GIVEN TEXT:

As for the prosecutor and the investigator, the plaintiff disagrees with the court that they were acting within the scope of their prosecutorial duties. The plaintiff has a right to disagree, but he has not convinced the court as the court explained in the screening order. Because the plaintiff has not convinced the court
that it made a mistake, Rule 60(b)(1) does not afford the plaintiff relief.
Dkt. No. 39 at 3-4.

The defendant and Heil, Pollard, Dylon Radtke and Timm filed a motion for judgment on the pleadings (Dkt. No. 35), and the court granted the motion as to the plaintiff's access-to-courts claims against all defendants (Dkt. No. 51 at 13, 23-24). The court denied the motion as to the plaintiff's First Amendment claim against the defendant and gave the plaintiff the opportunity to amend his complaint a final time as to his allegations against the defendant. Id. at 22-24. The plaintiff filed his fourth amended complaint on October 13, 2021 Dkt. No. 52.

The court screened the fourth amended complaint and allowed the plaintiff to proceed on a claim under the First Amendment based on allegations that the defendant intercepted and did not deliver the plaintiff's October 24, 2016 outgoing legal mail and his October 17, 2016 incoming mail. Dkt. No. 54 at 5. Specifically, the plaintiff alleged that the defendant intercepted three pieces of mail: (1) a letter the plaintiff sent to his attorney in his ongoing criminal case; (2) a letter to the plaintiff from a Kim Stelow; and (3) a letter to the plaintiff from a Babette Green. Id.

On September 27, 2022, the court granted the defendant's motion for partial summary judgment on exhaustion grounds and dismissed the plaintiff's claim as to his allegations that the defendant intercepted the October 17, 2016 mail from Kim Stelow and Babette Green. Dkt. No. 62 at 3-4. The court stated that the parties could conduct discovery and litigate only the issue of the defendant's alleged interception of the plaintiff's outgoing letter to his criminal defense lawyer and reminded the parties of the deadlines for completing discovery and filing substantive dispositive motions. Id.

II. “Motion for Reconsideration (Case No. 17-cv-667, Dkt. No. 24); Motion to Join (Rule 20 Fed. R. Civ. P.); and Motion to File Proposed Amended U.S.C. §1983 Civil Rights Complaint that Join the Cases” (Dkt. No. 83)

TASK DIRECTIONS:
Carry on writing the court order about the plaintiff's legal mail claim, starting right after its final line. The entries below come from a separate source unrelated to the court order.

DATASET ROWS:
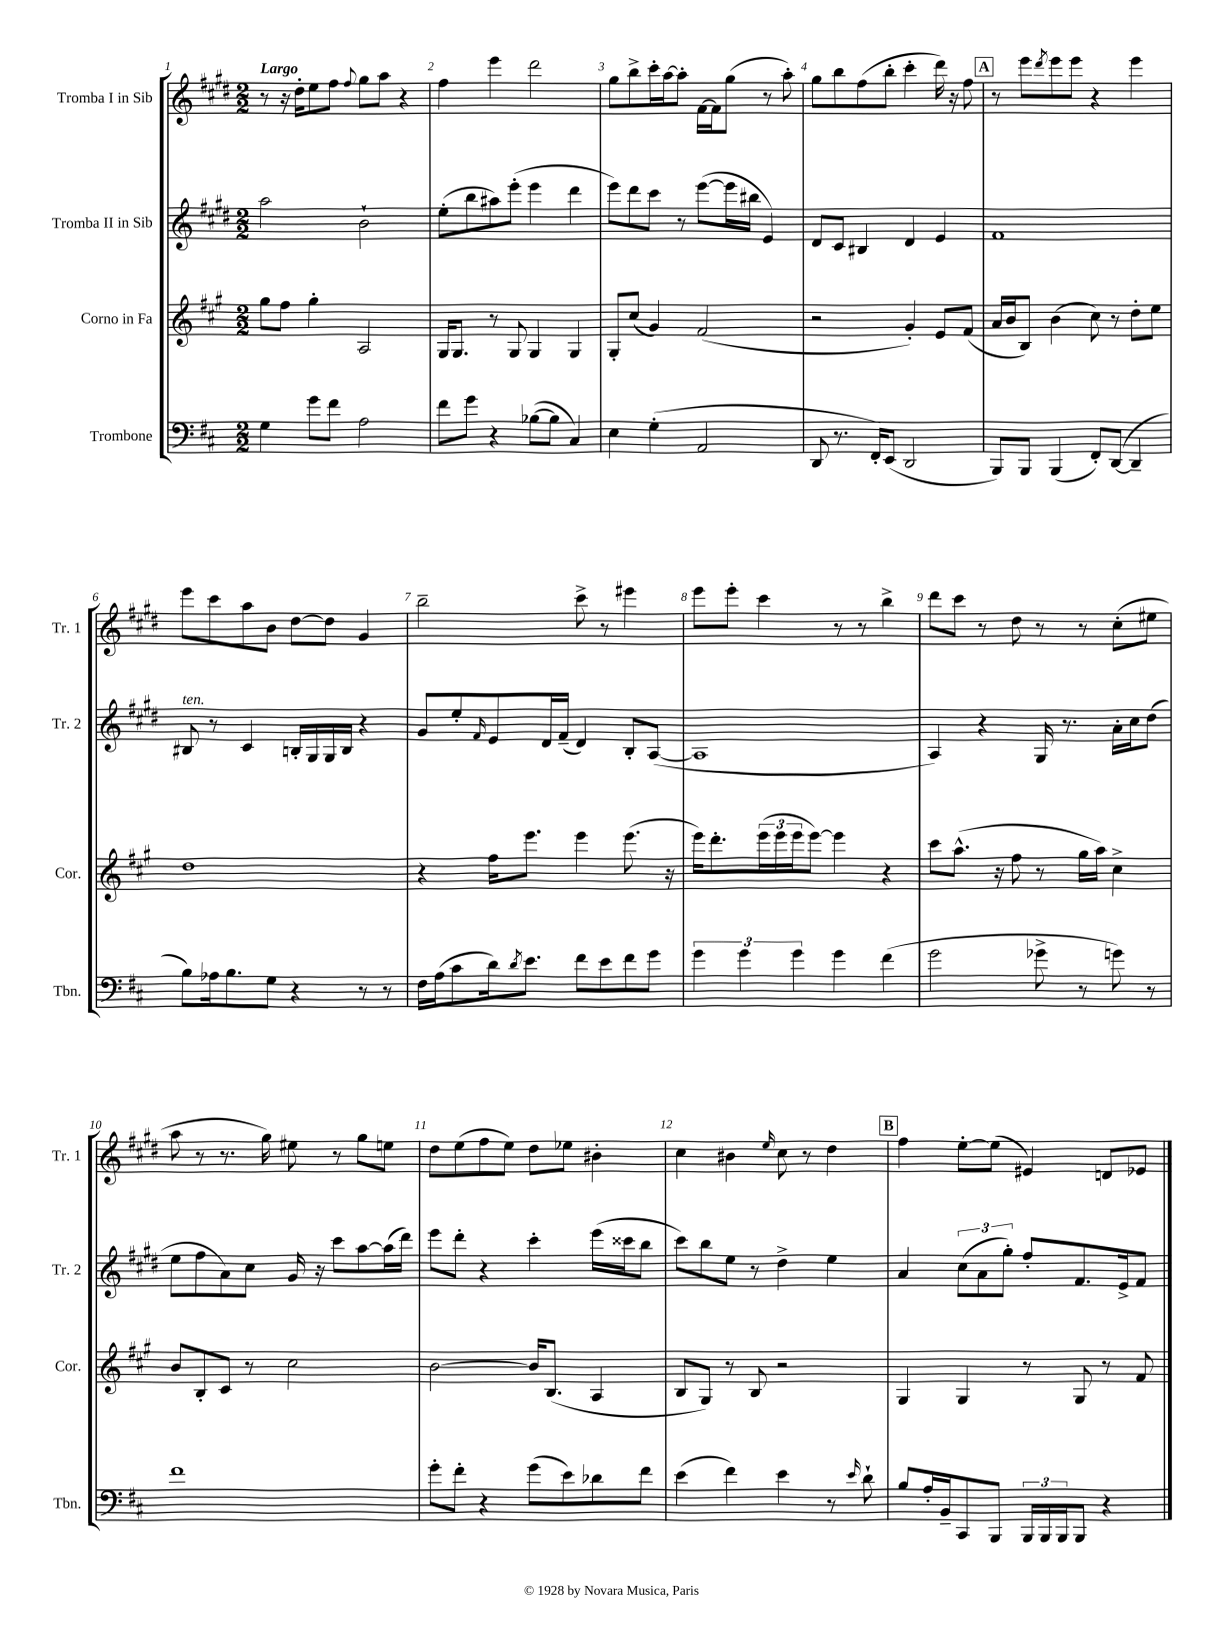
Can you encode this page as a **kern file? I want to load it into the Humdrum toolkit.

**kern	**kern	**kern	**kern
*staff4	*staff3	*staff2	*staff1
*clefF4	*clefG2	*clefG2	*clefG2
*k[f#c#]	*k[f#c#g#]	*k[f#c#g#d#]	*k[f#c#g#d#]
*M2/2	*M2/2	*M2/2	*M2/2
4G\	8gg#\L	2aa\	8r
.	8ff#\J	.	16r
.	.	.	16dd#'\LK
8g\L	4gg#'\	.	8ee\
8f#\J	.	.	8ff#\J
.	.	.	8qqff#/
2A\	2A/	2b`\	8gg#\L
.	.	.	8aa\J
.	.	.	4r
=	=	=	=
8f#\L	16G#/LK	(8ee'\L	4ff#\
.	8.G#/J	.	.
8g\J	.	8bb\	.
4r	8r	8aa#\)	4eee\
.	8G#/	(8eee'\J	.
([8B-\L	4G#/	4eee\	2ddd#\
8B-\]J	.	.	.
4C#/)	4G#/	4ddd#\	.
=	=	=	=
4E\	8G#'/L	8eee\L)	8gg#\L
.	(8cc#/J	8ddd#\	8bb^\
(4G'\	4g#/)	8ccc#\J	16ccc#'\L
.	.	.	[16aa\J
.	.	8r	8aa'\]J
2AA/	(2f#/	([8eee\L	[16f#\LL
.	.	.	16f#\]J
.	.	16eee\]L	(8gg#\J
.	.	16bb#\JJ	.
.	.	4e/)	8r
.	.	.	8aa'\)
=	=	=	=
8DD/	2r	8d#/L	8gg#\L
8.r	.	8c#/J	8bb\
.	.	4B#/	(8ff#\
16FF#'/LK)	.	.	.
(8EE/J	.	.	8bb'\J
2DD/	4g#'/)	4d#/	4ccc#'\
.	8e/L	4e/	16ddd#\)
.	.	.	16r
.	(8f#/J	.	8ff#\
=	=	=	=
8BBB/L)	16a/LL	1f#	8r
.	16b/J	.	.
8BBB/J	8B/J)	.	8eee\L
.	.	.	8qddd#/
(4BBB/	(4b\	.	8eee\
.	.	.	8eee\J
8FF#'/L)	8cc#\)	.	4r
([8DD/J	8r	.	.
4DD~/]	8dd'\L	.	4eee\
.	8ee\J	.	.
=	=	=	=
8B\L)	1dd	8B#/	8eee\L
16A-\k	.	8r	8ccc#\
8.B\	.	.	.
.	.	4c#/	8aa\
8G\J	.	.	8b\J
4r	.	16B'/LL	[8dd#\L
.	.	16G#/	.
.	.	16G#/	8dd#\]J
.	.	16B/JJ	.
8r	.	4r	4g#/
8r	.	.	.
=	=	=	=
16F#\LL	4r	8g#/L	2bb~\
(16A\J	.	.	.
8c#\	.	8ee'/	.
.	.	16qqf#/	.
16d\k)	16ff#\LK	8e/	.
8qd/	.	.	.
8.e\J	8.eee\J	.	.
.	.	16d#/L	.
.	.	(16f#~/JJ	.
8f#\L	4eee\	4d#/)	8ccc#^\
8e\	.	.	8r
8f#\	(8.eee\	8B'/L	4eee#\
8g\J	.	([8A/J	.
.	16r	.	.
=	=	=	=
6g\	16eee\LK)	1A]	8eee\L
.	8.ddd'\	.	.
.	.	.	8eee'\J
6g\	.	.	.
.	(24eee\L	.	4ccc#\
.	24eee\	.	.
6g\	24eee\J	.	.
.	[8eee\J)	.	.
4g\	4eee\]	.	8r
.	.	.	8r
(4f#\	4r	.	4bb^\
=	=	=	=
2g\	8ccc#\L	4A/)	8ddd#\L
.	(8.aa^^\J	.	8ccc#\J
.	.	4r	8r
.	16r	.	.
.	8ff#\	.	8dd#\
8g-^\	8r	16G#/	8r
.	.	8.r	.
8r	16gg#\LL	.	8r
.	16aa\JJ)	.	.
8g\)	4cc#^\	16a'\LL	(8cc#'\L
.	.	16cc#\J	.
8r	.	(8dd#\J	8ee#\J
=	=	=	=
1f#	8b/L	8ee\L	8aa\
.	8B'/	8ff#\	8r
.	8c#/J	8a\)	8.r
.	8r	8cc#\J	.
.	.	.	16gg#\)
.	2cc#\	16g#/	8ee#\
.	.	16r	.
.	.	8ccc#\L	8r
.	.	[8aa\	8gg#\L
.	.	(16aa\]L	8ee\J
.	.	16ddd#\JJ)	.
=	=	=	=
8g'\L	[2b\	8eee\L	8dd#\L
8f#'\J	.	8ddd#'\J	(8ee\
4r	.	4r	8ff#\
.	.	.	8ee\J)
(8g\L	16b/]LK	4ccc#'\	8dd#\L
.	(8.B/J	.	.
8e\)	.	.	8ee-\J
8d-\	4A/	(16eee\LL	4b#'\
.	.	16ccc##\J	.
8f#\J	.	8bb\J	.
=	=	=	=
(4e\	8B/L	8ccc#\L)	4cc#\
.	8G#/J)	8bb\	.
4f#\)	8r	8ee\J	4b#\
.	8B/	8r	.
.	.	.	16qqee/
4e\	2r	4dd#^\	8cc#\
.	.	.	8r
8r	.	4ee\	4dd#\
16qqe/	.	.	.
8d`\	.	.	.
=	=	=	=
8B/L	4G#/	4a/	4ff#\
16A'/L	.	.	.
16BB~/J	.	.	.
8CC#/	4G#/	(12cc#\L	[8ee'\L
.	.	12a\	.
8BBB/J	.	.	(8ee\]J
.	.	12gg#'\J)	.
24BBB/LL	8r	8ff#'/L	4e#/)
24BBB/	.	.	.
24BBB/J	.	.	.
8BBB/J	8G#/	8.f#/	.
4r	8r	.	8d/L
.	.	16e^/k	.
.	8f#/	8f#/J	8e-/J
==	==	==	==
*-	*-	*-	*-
--
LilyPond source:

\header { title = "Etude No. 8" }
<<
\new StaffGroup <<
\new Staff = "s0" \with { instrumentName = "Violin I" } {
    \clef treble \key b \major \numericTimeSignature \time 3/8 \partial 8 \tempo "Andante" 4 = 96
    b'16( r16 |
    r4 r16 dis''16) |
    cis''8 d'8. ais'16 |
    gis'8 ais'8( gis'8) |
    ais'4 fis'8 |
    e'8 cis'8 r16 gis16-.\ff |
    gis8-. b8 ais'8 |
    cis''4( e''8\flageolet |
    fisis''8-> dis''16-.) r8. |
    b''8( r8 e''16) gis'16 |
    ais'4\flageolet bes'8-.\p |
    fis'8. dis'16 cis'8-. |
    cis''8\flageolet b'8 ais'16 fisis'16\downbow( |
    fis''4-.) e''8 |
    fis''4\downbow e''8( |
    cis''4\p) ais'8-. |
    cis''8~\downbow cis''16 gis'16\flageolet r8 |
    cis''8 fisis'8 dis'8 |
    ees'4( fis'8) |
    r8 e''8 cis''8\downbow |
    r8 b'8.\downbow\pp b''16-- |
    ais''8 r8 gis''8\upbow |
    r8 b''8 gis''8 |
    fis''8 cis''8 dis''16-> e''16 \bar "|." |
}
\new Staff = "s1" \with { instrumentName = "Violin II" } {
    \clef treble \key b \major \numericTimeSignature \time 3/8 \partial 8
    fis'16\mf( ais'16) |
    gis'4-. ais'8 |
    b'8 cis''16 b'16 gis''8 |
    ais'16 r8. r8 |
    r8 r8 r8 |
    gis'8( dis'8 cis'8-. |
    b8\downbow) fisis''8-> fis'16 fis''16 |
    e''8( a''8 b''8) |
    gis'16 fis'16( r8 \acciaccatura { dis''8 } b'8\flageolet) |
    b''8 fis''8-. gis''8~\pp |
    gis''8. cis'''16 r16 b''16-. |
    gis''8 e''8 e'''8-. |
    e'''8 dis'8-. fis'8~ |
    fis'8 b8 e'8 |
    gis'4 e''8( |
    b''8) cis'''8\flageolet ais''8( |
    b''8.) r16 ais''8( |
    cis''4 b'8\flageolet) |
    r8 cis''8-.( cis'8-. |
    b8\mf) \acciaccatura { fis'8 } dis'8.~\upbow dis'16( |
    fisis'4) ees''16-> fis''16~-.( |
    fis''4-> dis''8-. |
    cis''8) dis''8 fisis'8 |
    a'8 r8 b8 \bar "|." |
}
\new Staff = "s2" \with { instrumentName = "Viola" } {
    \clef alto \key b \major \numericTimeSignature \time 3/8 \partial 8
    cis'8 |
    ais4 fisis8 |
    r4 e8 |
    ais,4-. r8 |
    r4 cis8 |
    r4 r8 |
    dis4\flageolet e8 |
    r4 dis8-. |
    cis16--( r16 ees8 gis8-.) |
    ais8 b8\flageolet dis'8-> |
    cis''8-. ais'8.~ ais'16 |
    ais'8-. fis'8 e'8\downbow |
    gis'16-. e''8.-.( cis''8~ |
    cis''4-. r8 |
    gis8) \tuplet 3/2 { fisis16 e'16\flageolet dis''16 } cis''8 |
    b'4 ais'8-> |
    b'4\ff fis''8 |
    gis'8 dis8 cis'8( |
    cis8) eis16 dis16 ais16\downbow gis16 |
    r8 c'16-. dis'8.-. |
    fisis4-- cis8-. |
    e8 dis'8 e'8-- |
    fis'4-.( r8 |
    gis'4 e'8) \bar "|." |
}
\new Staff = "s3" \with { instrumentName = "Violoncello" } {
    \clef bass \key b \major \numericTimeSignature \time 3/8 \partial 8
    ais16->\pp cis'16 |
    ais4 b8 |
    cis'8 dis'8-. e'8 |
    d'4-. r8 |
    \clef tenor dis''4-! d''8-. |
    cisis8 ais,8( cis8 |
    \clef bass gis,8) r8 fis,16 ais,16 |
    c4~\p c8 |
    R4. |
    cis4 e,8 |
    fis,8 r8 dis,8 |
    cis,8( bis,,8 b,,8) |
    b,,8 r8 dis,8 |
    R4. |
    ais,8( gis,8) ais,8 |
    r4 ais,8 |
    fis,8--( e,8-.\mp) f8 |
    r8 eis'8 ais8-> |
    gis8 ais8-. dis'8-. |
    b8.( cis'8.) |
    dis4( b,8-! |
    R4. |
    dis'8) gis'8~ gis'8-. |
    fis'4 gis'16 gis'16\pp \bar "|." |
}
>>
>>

FINAL RESULT:
The plaintiff seeks reconsideration of the court's order screening the third amended complaint (Dkt. No. 24). Dkt. No. 83. He contends that prison officials violated his First Amendment right to freedom of speech by repeatedly opening legal mail outside of his presence and delaying delivery for an inordinate amount of time. Id. at 6. The plaintiff acknowledges that the court's order screening his third amend complaint correctly did not allow him to proceed on these allegations on a retaliation theory because they took place after he filed this lawsuit, but he contends that the court should have liberally construed his third amended complaint and allowed him to proceed on these allegations under a First Amendment free speech theory. Id. at 8-9. The plaintiff also contends that the defendants' actions/inactions support a claim for supervisory liability/failure to protect against the defendant, Swiekatowski, Eckstein, Pollard, Schueler and Kind. Id. at 10. He says that, beginning in October 2016, each defendant knew that prison staff were violating the plaintiff's rights, but these supervisory officials did not act to protect the plaintiff's rights under the First Amendment. Id. at 11-12.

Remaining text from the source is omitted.